Однажды отказавшись участвовать в делах союзного правления, я в этом решении остался тверд до конца, если не считать одного дела, но то была уже ликвидация союза. Когда Гумилев был убит, меня в Петербурге не было. Приехал я месяца через полтора, и одновременно со мной явился из Москвы какой-то тип, объявивший, что ему московским Союзом поэтов поручено ревизовать дела петербургского отделения: в частности, выяснить вопрос о панихиде, которая была отслужена по Гумилеву в Казанском соборе. История эта грозила большими неприятностями. Один из членов «Цеха», не имевший никакого отношения к «коммерческой» деятельности других членов, но как раз всего более повинный в устройстве панихиды, пришел ко мне советоваться. Зная хорошо большевиков, я придумал выход. Вызвав к себе «ревизора», я объявил ему, что завтра еду в Москву и там отчитаюсь перед самим Наркомпросом. «Ревизор», разумеется, не посмел требовать от меня доклада, предназначенного самому высшему начальству. Я же поехал в Москву, провел там недели две по личным своим делам, а затем вернулся в Петербург и созвал общее собрание союза. На этом собрании я заявил, что был в Москве, посетил главное правление союза и убедился в том, что это не правление Союза поэтов, а ночной притон с тайной продажею спирта и кокаина (это была правда). Затем я предложил членам союза резолюцию следующего содержания:
«Решительно осуждая устройство предприятий ресторанного типа под флагом литературы, мы, нижеподписавшиеся, заявляем о своем выходе из числа членов как Всероссийского союза поэтов, так и его петербургского отделения».
Эта резолюция, конечно, весьма не понравилась устроителям «Дома поэтов», ибо была столько же направлена против них, как и против московского центра. Однако она была принята единогласно всеми присутствующими, а затем подписана и всеми остальными членами союза, не присутствовавшими на заседании. Таким образом, петербургское отделение перестало существовать, и возможность ревизовать его деятельность была заправилами московского союза утрачена. Их цель заключалась в том, чтобы выслужиться перед большевиками, разоблачив петербургскую крамолу. После нашей резолюции, разоблачившей их кабацкое предприятие, они предпочли не доводить дела до начальства и, хотя могли потребовать отчета от бывшего правления о его бывшей деятельности, предпочли смолчать. На это я и рассчитывал.
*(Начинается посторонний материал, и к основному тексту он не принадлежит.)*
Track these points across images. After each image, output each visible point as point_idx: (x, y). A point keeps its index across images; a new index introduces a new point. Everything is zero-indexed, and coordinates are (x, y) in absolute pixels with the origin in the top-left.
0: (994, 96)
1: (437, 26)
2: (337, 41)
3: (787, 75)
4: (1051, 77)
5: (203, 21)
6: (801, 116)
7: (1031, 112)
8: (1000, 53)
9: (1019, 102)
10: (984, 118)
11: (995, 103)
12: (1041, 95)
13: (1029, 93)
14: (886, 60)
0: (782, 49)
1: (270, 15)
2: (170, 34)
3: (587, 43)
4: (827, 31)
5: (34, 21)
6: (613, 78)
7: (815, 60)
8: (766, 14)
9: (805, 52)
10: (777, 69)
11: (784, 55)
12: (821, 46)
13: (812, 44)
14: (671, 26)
Ликвидация петербургского союза не означала, однако же, ликвидации «Дома поэтов». К этому времени он уже получил возможность существовать независимо от какого бы то ни было учреждения, как всякий другой ресторан, и действительно его бытие продолжалось еще несколько месяцев, пока не закончилось грязной историей, о которой не стоит распространяться. Она носила уже гораздо более частный характер.